Wer diese 160 Seiten liest, muss prinzipiell sagen, dass das alles ganz gut klingt. Auch 43 Milliarden Euro klingen nach viel. Aber wenn Sie es in Proportion setzen mit dem, was Konzerne wie eben TSMC in einem Jahr machen, ist es sehr wenig. Das Zweite ist: Sie schütteln so etwas nicht aus dem Ärmel. Das ist eine lange Entwicklungsarbeit, die da dahintersteht. Wer das einigermaßen konsequent durchzieht, hat in zehn bis 15 Jahren zumindest etwas – aber sicher nicht die Versorgungssicherheit der europäischen Industrie mit Halbleiterprodukten.

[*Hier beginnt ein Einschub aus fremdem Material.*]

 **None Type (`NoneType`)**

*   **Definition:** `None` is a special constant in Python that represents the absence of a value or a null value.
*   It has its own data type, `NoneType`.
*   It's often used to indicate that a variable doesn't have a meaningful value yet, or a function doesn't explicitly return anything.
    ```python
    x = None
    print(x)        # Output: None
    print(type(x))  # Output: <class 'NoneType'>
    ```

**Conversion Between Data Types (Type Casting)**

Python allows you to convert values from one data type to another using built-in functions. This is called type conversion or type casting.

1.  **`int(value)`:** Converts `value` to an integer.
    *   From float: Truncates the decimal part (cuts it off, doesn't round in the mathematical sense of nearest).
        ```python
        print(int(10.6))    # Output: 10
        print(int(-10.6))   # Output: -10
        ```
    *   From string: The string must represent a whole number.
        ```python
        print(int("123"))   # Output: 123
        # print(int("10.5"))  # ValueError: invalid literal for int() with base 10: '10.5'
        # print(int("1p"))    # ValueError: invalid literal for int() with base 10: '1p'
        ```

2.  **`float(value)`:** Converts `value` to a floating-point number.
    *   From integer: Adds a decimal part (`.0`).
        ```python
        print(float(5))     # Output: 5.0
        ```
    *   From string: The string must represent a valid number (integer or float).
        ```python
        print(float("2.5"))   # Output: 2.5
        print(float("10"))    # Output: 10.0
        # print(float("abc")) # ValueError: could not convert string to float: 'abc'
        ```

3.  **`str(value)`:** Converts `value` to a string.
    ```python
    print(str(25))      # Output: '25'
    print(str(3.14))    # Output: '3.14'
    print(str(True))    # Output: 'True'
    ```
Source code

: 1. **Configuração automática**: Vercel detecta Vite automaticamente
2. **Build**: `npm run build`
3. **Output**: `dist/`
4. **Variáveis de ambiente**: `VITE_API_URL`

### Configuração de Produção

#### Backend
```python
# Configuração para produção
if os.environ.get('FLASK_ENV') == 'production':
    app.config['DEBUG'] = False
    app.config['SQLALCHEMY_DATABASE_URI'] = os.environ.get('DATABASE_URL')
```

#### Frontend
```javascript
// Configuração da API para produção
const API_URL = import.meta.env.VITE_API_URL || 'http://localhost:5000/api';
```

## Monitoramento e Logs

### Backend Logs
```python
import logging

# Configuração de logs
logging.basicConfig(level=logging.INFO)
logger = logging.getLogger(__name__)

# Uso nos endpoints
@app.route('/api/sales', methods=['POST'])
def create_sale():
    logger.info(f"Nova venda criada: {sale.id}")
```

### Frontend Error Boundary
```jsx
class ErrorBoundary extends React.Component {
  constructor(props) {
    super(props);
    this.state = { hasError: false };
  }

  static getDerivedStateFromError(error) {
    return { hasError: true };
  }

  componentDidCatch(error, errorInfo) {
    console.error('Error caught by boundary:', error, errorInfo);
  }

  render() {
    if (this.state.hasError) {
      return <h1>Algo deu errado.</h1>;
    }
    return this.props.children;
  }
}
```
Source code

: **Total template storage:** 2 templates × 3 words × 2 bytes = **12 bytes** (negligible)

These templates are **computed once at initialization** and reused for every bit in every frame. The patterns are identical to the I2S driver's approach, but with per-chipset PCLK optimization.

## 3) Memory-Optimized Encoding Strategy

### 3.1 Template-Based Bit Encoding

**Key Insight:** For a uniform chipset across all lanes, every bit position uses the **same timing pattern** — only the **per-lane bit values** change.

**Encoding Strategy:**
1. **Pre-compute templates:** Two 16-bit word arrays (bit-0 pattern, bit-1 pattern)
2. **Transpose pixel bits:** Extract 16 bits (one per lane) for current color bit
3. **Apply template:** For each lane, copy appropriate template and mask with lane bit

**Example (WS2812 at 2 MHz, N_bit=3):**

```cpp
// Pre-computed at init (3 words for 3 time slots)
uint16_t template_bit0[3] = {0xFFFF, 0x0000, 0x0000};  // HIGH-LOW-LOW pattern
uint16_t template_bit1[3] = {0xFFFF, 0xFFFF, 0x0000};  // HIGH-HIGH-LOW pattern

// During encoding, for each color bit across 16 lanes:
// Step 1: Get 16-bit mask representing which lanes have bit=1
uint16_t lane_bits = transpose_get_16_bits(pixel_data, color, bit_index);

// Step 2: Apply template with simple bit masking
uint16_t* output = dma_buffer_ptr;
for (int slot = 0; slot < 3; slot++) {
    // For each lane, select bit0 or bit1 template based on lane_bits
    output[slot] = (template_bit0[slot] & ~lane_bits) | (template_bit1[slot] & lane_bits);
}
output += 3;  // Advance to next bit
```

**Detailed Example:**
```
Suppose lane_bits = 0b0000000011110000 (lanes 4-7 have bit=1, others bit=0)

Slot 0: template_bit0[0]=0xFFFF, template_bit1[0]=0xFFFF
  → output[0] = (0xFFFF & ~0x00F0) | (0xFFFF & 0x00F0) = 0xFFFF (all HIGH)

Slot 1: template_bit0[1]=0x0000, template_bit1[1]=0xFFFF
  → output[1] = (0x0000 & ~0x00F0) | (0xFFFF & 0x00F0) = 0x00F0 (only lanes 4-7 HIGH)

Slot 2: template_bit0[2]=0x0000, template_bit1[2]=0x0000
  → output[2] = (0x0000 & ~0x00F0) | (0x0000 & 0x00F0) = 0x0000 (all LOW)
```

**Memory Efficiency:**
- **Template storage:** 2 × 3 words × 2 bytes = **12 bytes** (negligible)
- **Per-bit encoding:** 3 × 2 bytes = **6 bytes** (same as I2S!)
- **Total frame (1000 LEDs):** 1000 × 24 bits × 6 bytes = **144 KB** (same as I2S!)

Ist es realistisch, dass man sich in dieser Branche ein autonomes Europa vorstellen kann?
Zu 100 Prozent sicher nicht. Das ist auch nicht sinnvoll. Es wird in diesem Spektrum an Technologien immer Teile geben, die sie selbst nicht abdecken können. Umso wichtiger ist der Schritt, den Infineon mit der Fertigung in Villach gesetzt hat. Es muss politisches Ziel sein, diese Fertigungen weiter nach Europa zu bekommen. Es ist wichtig, Produktion vor Ort zu haben, weil sie eine hohe Streuwirkung haben. Aus der ams sind in den letzten 30 Jahren zig andere Unternehmen entstanden, die im Großraum Graz heute wahrscheinlich mehr Leute beschäftigen als ams Osram in Premstätten.